BEGIN EXTRACT
# Petzlife Oral Care- Reviews?



## CarolinaCasey (Jun 1, 2007)

I have heard a lot of people rave about the Petzlife Oral gels & sprays. They really do seem to make a dramatic improvement. The holistic vet in our area carries their products and recommends them to most everyone.

Does anyone have experience that they'd like to share? Before & after photos would be awesome!

Does your dog like the gel or spray? Peppermint or Salmon?

I'm ordering the spray for both my parent's dog and for Gibbs as more of a preventative measure than anything else. They don't seem to love brushing and I am hoping the spray will be easier. :crossfing

My mom gave me the October Rachael Ray magazine and they had a 20% off code for the Petzlife website. It is "Isaboo" in case anyone is interested.


----------



## CAROLINA MOM (May 12, 2009)

I hope some members post their opinions about using the Petzlife products, I remember reading a thread or posts about them, but it's been some time ago. 

I am currently using CET spray that was recommended by my Vet, not that impressed with it and have been wanting to switch to the Petzlife, my current bottle of CET is almost gone finally. 

*Thanks for the coupon code!*


----------



## CarolinaCasey (Jun 1, 2007)

CAROLINA MOM said:


> I hope some members post their opinions about using the Petzlife products, I remember reading a thread or posts about them, but it's been some time ago.
> 
> I am currently using CET spray that was recommended by my Vet, not that impressed with it and have been wanting to switch to the Petzlife, my current bottle of CET is almost gone finally.
END EXTRACT
BEGIN GIVEN ENTRIES
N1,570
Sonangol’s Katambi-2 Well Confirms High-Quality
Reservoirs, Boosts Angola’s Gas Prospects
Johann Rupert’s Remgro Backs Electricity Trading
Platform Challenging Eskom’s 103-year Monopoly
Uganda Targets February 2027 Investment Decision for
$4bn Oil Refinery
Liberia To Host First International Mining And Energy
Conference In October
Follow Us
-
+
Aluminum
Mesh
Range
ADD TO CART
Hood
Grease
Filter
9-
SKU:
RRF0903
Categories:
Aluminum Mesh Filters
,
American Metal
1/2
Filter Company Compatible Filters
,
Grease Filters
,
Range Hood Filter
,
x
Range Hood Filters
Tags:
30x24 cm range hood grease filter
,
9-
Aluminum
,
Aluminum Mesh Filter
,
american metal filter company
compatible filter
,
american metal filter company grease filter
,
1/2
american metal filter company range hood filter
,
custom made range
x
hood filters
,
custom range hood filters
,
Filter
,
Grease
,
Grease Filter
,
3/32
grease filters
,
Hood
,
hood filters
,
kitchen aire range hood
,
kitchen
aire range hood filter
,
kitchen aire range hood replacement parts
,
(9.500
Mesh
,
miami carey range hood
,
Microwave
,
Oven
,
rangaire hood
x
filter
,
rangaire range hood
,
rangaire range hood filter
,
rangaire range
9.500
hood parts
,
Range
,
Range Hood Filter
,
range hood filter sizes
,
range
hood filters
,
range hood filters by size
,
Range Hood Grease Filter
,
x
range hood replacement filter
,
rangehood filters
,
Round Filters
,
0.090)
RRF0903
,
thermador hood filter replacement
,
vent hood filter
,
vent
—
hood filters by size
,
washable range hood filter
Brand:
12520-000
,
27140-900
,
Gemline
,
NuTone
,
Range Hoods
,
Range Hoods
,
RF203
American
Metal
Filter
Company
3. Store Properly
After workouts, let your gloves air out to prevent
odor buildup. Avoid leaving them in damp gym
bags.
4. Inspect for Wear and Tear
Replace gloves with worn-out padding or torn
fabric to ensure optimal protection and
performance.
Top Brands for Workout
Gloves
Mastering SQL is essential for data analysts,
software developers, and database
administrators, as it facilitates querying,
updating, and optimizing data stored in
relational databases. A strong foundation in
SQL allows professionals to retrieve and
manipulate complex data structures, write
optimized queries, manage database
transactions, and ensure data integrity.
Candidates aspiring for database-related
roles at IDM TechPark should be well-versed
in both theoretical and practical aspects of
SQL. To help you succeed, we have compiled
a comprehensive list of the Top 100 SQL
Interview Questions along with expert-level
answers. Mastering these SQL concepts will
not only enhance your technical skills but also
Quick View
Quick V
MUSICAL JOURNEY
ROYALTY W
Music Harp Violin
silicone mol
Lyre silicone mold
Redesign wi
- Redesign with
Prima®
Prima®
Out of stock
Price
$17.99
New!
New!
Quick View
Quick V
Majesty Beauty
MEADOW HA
END GIVEN ENTRIES
DIRECTIONS FOR THIS TASK
In the Petzlife thread, which magazine issue supplied the 20% off code for the Petzlife website?

YOUR RESPONSE
The October Rachael Ray magazine.